### Task details
Copy word for word, please, the lines of the entries below running from the one containing "color:#ffffff; font-size:17px; font-weight:700;" to the one containing "color: #1f1f1f;", both ends included.

----- Data section

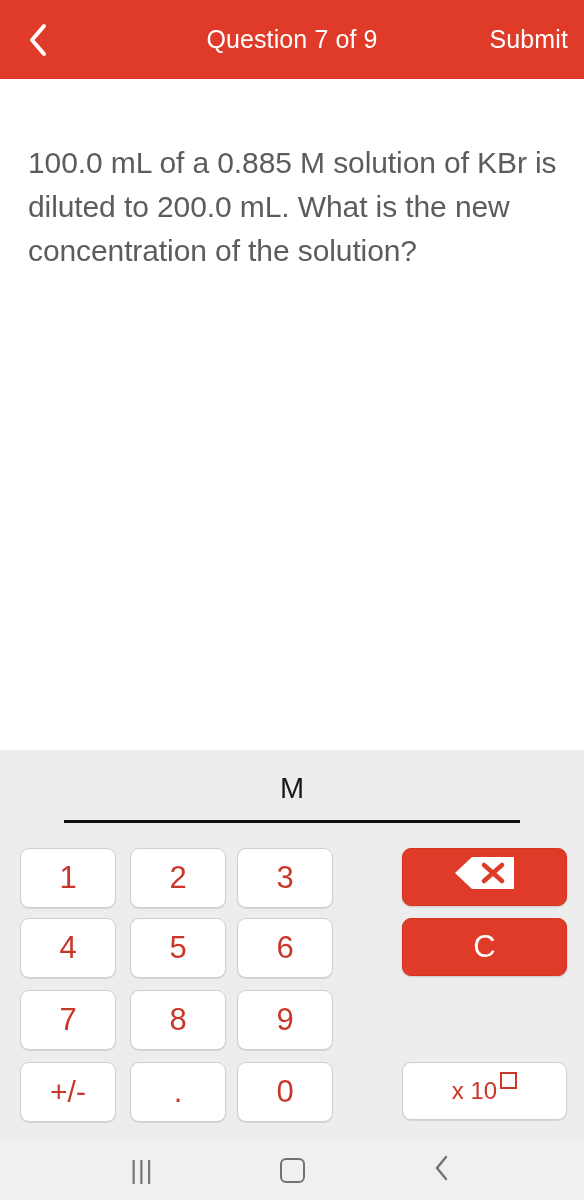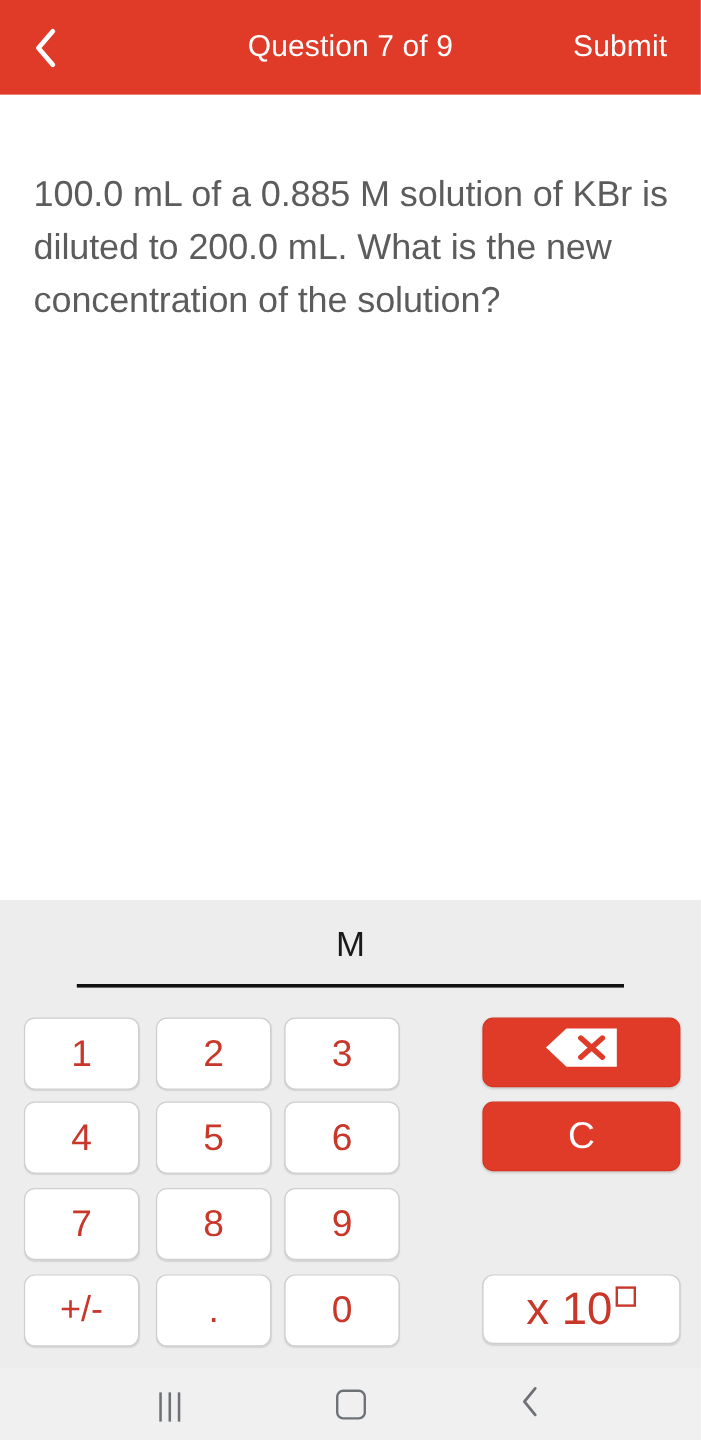--- a/index.html
+++ b/index.html
@@ -45,21 +45,21 @@
     width: 584px; height: 79px;
     display: flex;
     align-items: center;
     justify-content: center;
     color: #ffffff;
     font-size: 25px;
     letter-spacing: 0.1px;
   }
   .hdr-submit {
     position: absolute;
-    right: 28px; top: 0;
+    right: 16px; top: 0;
     height: 79px;
     display: flex;
     align-items: center;
     color: #ffffff;
     font-size: 25px;
     letter-spacing: 0.1px;
   }
 
   
   .qbody {
@@ -142,21 +142,21 @@
     position: absolute;
     background: #ffffff;
     border: 1px solid #cfcfcf;
     border-radius: 9px;
     box-shadow: 0 1px 1px rgba(0,0,0,0.10);
     color: #c8372a;
     display: flex;
     align-items: center;
     justify-content: center;
     box-sizing: border-box;
-    font-size: 38px;
+    font-size: 24px;
   }
   .sci-exp {
     display: inline-block;
     width: 17px;
     height: 17px;
     border: 2px solid #c8372a;
     margin-left: 3px;
     position: relative;
     top: -11px;
     box-sizing: border-box;

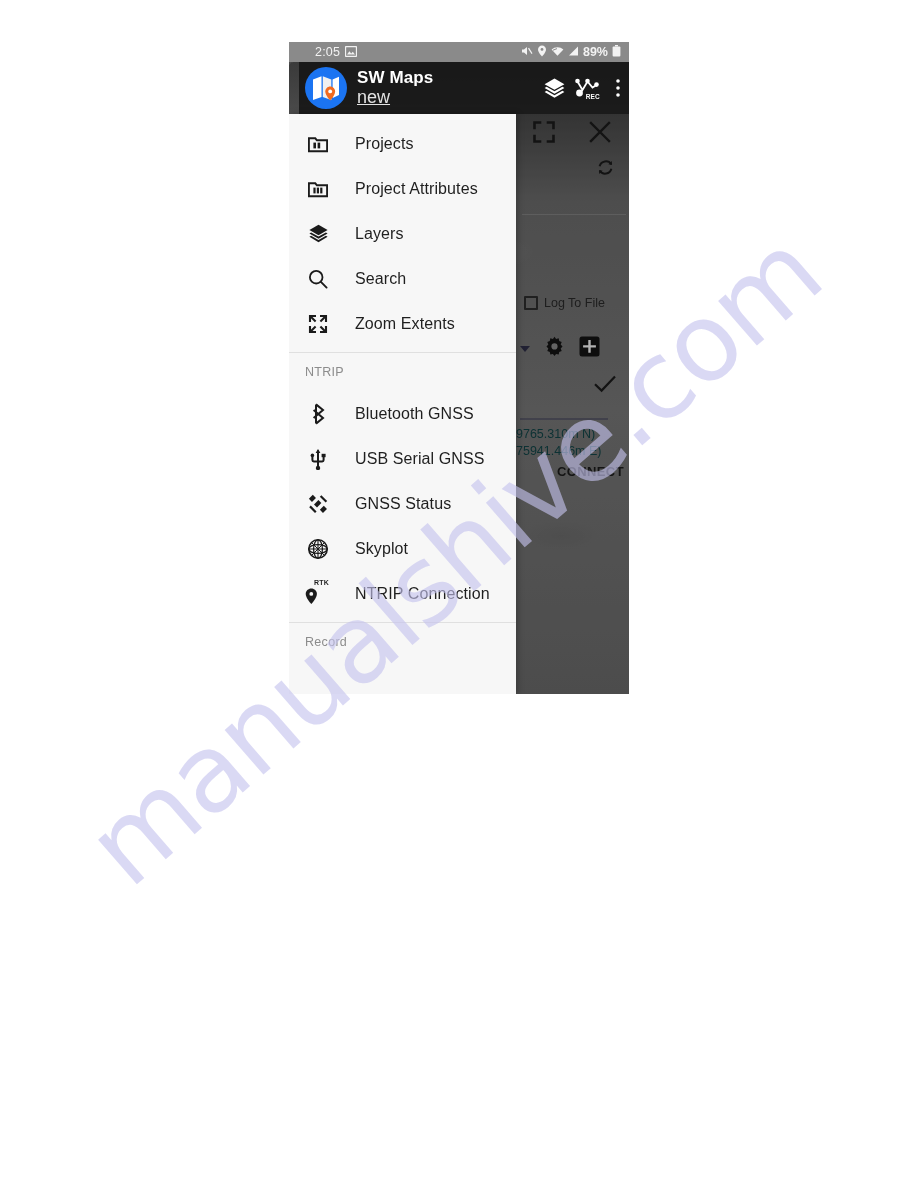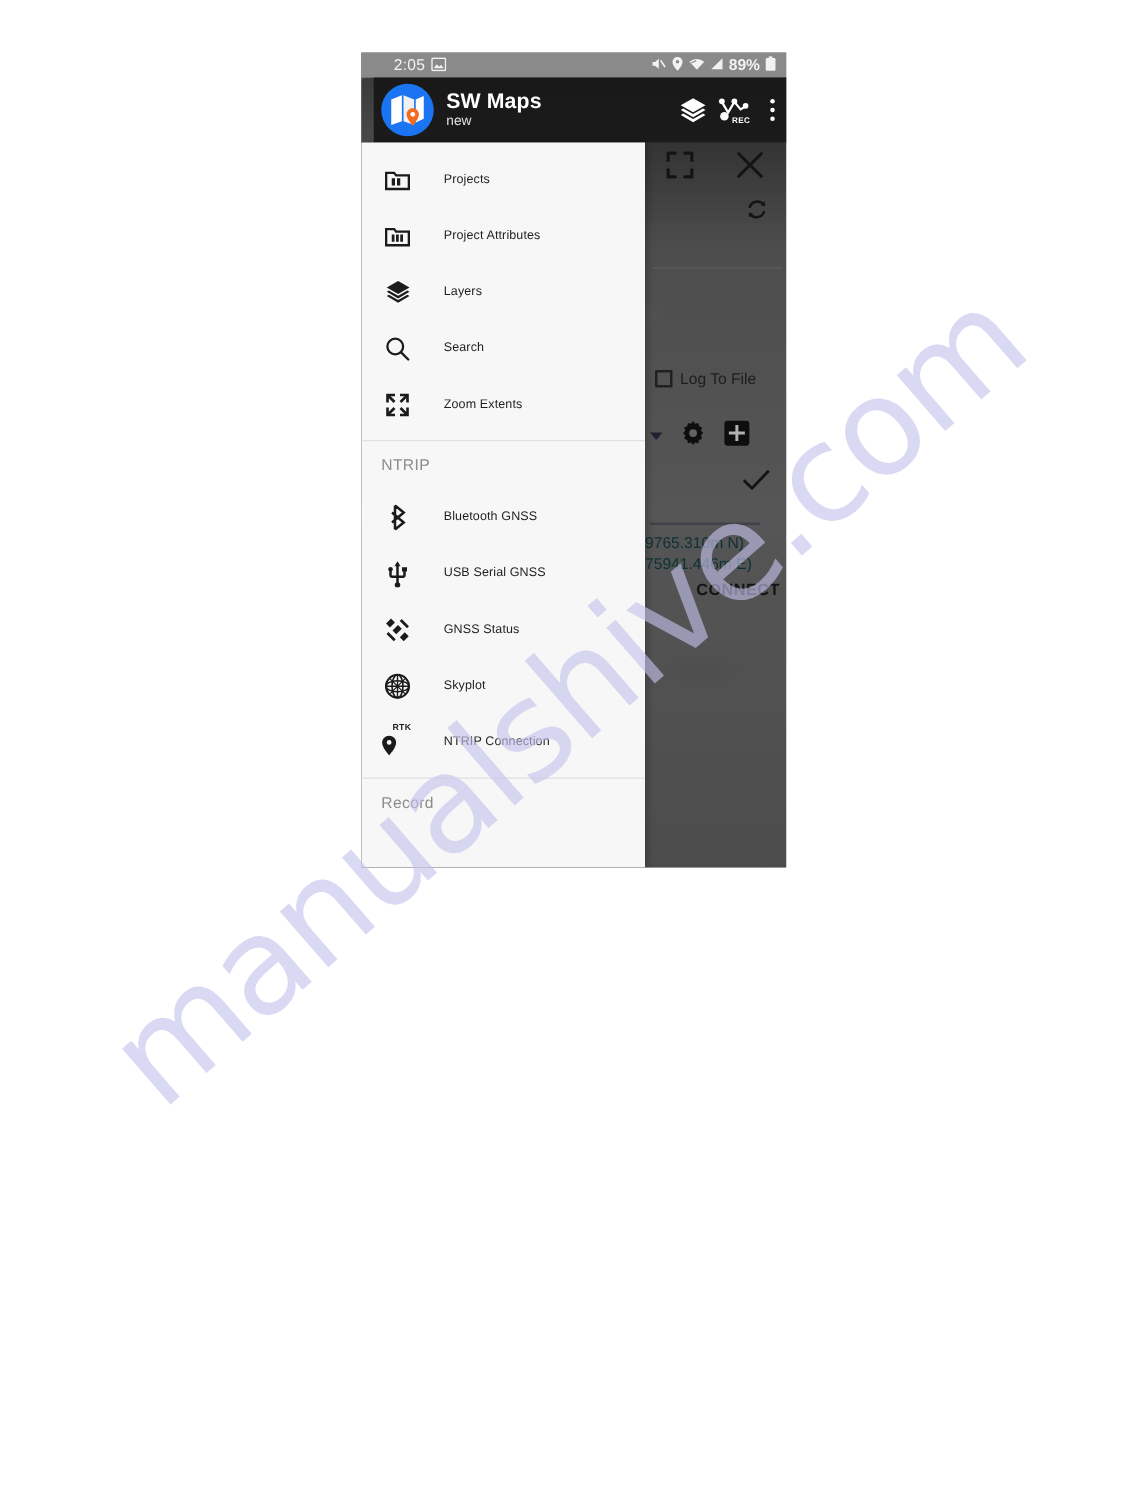--- a/index.html
+++ b/index.html
@@ -109,21 +109,21 @@
     border-radius: 50%;
     background: #1b74f2;
     margin-left: 6px;
     position: relative;
     flex: 0 0 auto;
     overflow: hidden;
   }
   .applogo svg { position:absolute; left:7px; top:7px; }
   .apptitles { margin-left: 10px; line-height: 1.05; flex: 1 1 auto; min-width:0; }
   .apptitle { color:#ffffff; font-size:17px; font-weight:700; letter-spacing:.1px; }
-  .appsub { color:#e2e2e2; font-size:11px; font-weight:400; margin-top:2px; }
+  .appsub { color:#e2e2e2; font-size:18px; font-weight:400; margin-top:2px;text-decoration:underline; }
   .appbar-actions { display:flex; align-items:center; gap:2px; flex:0 0 auto; }
   .ab-btn { width:30px; height:36px; display:flex; align-items:center; justify-content:center; position:relative; }
   .rec-label { position:absolute; right:1px; bottom:6px; color:#fff; font-size:6.5px; font-weight:700; letter-spacing:.2px; }
 
   
   .panel {
     position: absolute;
     left: 227px; top: 72px;
     width: 113px; height: 580px;
   }
@@ -165,21 +165,21 @@
     padding-left: 16px;
     box-sizing: border-box;
   }
   .menu-item .mi-icon {
     width: 26px; height: 26px;
     display:flex; align-items:center; justify-content:center;
     flex: 0 0 auto;
   }
   .menu-item .mi-label {
     margin-left: 24px;
-    font-size: 10px;
+    font-size: 16px;
     color: #1f1f1f;
     font-weight: 500;
     letter-spacing: .1px;
   }
   .divider { height:1px; background:#e0e0e0; margin: 6px 0 0 0; }
   .section-head {
     height: 38px;
     display:flex; align-items:center;
     padding-left: 16px;
     font-size: 12.5px;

----------

### Solution
   .apptitle { color:#ffffff; font-size:17px; font-weight:700; letter-spacing:.1px; }
-  .appsub { color:#e2e2e2; font-size:11px; font-weight:400; margin-top:2px; }
+  .appsub { color:#e2e2e2; font-size:18px; font-weight:400; margin-top:2px;text-decoration:underline; }
   .appbar-actions { display:flex; align-items:center; gap:2px; flex:0 0 auto; }
   .ab-btn { width:30px; height:36px; display:flex; align-items:center; justify-content:center; position:relative; }
   .rec-label { position:absolute; right:1px; bottom:6px; color:#fff; font-size:6.5px; font-weight:700; letter-spacing:.2px; }
 
   
   .panel {
     position: absolute;
     left: 227px; top: 72px;
     width: 113px; height: 580px;
   }
@@ -165,21 +165,21 @@
     padding-left: 16px;
     box-sizing: border-box;
   }
   .menu-item .mi-icon {
     width: 26px; height: 26px;
     display:flex; align-items:center; justify-content:center;
     flex: 0 0 auto;
   }
   .menu-item .mi-label {
     margin-left: 24px;
-    font-size: 10px;
+    font-size: 16px;
     color: #1f1f1f;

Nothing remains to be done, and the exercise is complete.